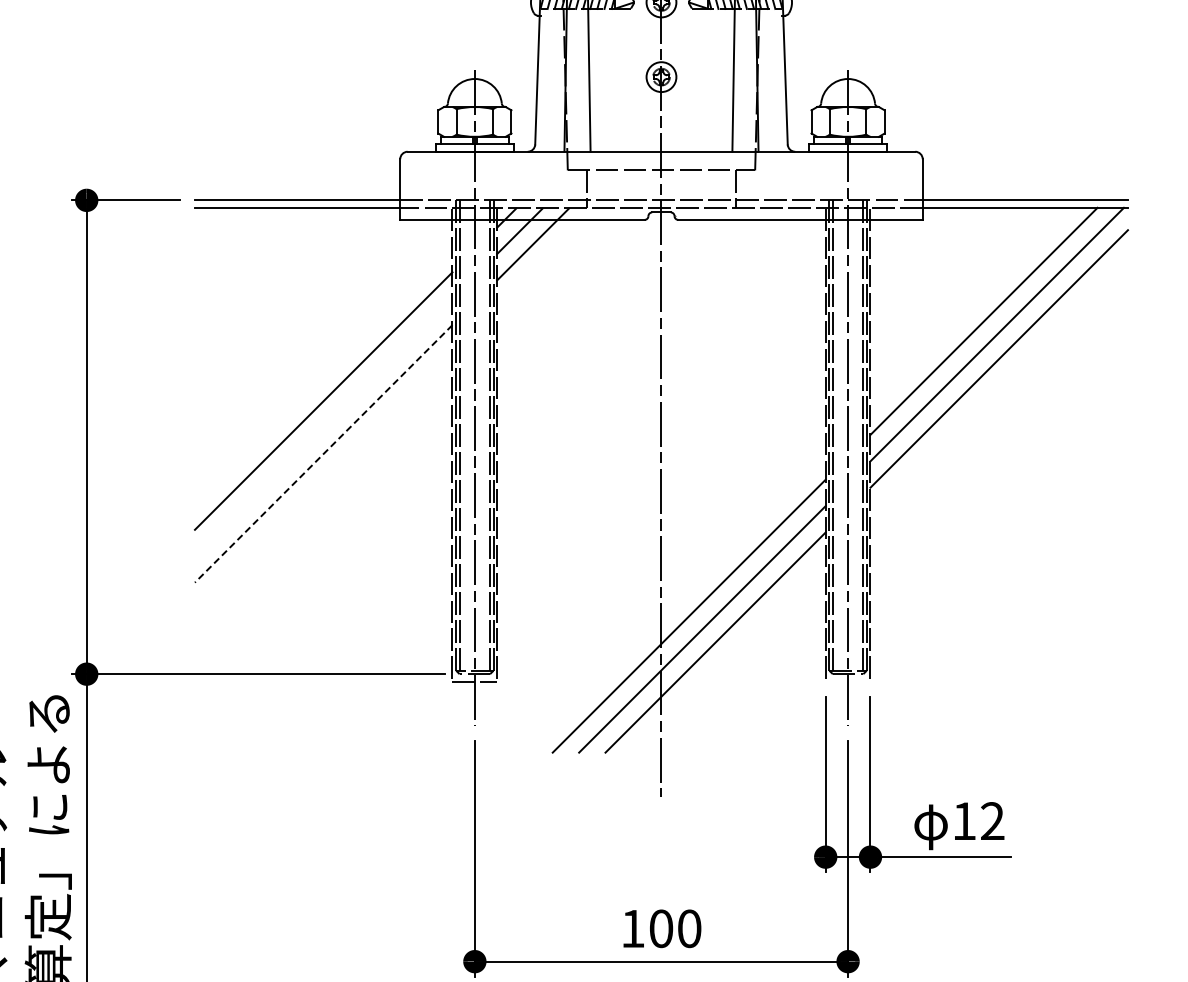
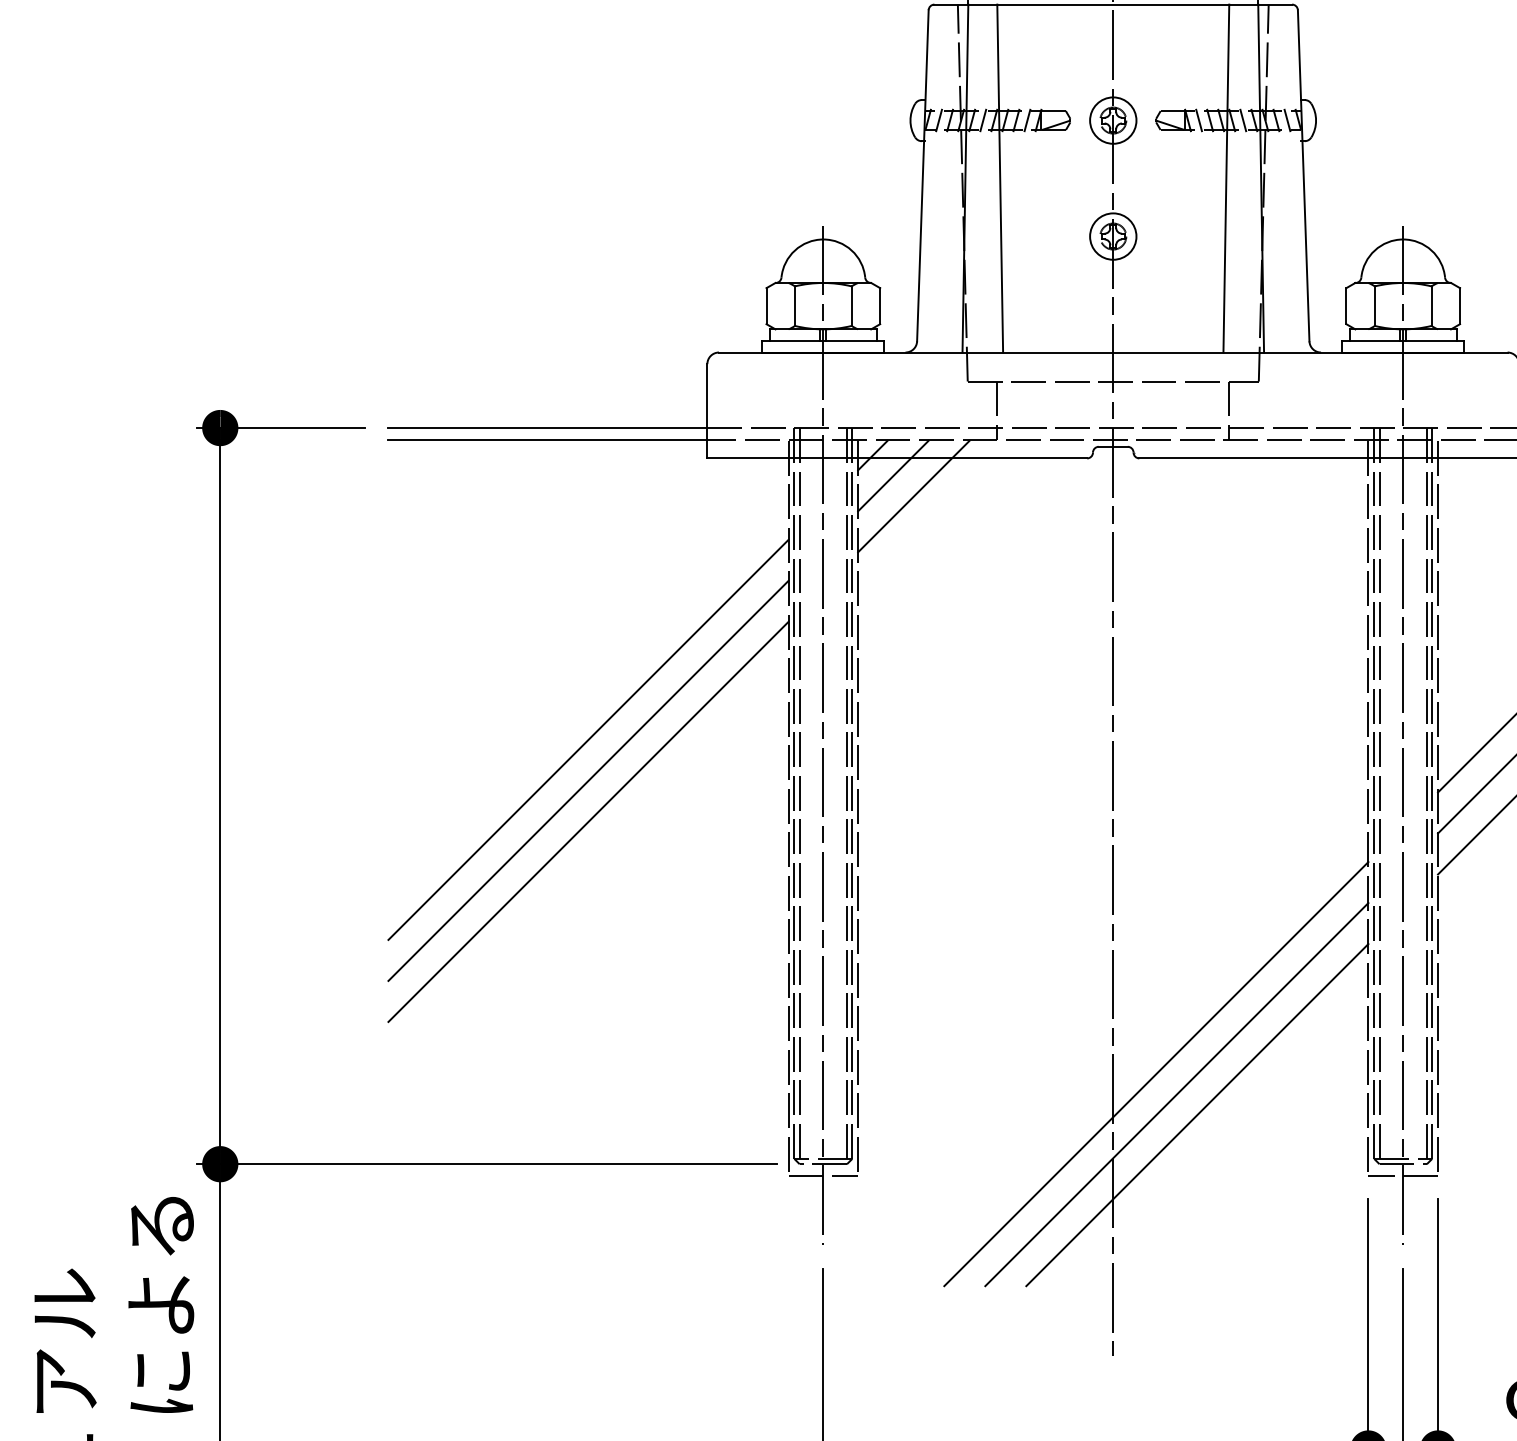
line: (323, 427) -> (588, 780), added
line: (323, 454) -> (588, 822), dashed -> solid
line: (847, 681) -> (1402, 1175), added

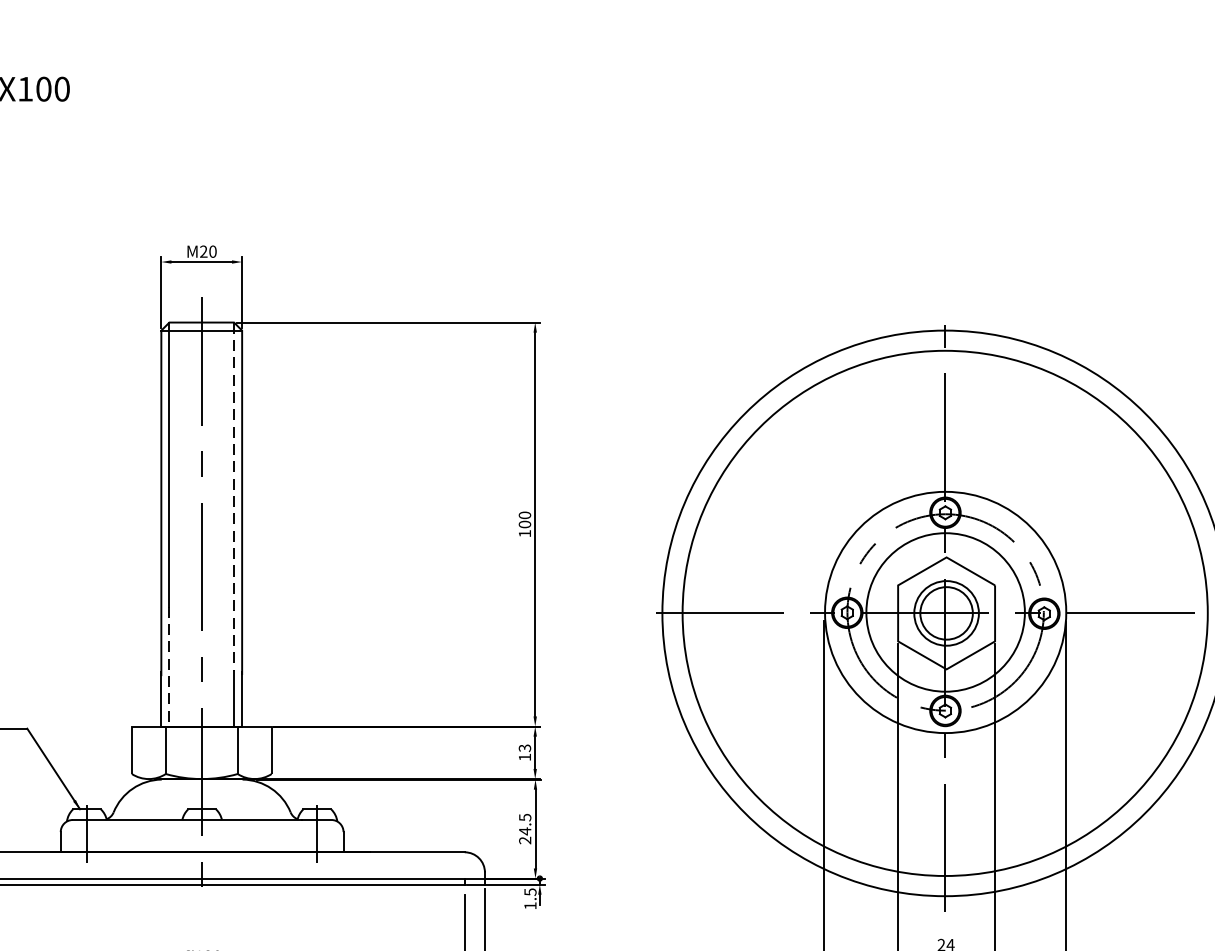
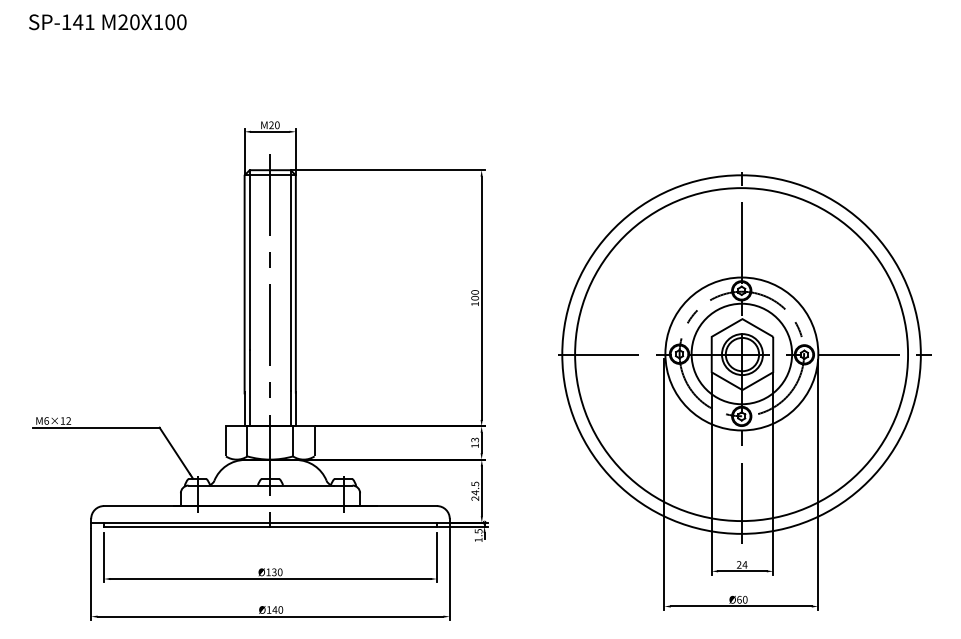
line: (233, 496) -> (290, 280), dashed -> solid
line: (169, 666) -> (249, 388), dashed -> solid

━━━━━━

Exercise description — Retype all of the data above word for word, excluding the pictures.

Written answer —
line: (323, 427) -> (588, 780), added
line: (323, 454) -> (588, 822), dashed -> solid
line: (847, 681) -> (1402, 1175), added

line: (233, 496) -> (290, 280), dashed -> solid
line: (169, 666) -> (249, 388), dashed -> solid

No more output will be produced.